Fakat zamanını hiç de beklemeden görebildiğimiz bir gerçek var ki, Suriye Devleti’nin yıkılması, Türkiye için büyük tehlike oluşturacaktır. Çünkü, Suriye’nin toprak bütünlüğü yok edildikten sonra sıra er veya geç Türkiye’ye gelecektir. Zamanında Sayın Necmettin Erbakan’ın da dediği gibi “Siz meseleyi Suriye mi sanıyorsunuz? Suriye’yi istemelerinin tek bir nedeni vardır. O da Türkiye’yi işgal etmek için zemin hazırlamaktır. Eğer bir gün mesele Suriye olursa bilin ki hedef Türkiye’dir.” Bu bağlamda Erdoğan tarafından, Terörist HTŞ’ye destek amaçlı yapılan son açıklama, kanımca Türkiye’nin yararına değildir.
Suriye…
Öyle bir coğrafya ki, herkesin bir planı var!
Kimin eli kimin cebinde, hangi tilkinin kuyruğu hangi tilkiye dolanmış? Kim kiminle dost, kim kiminle düşman? At izi ne, it izi ne?
Her şeyin birbirine karıştığı, sisli, puslu, değerli ama aynı zamanda kanlı bir coğrafya…

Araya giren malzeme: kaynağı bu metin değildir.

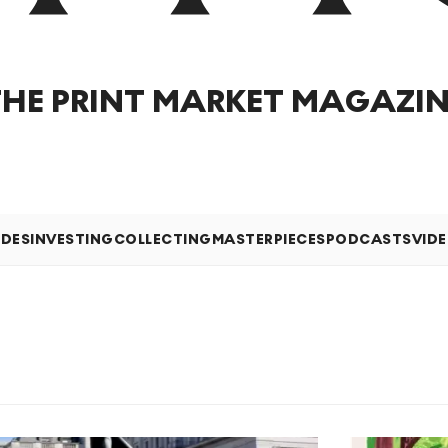
THE PRINT MARKET MAGAZIN
IDES
INVESTING
COLLECTING
MASTERPIECES
PODCASTS
VID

İhanet içinde ihanetin ve tezgâh içinde tezgâhların memleketi…
Görünen o ki, bu günlerde Suriye, yine büyük bir tezgâha sahne oluyor!
Neredeyse etrafındaki bütün ülkelerle kavgalı olan İsrail; Gazze ve Lübnan’ın ardından, Golan Tepeleri bölgesinden Suriye’ye girerek genişlemeye karar verdiği için, kısa bir süre önce birliklerini Suriye sınırında konuşlandırmaya başlıyor!
Bunu gören Suriye de kuzeyden, doğu ve batıdan çekebileceği bütün askeri birlikleri çekerek İsrail sınırında bir direniş, bir sıklet merkezi oluşturuyor.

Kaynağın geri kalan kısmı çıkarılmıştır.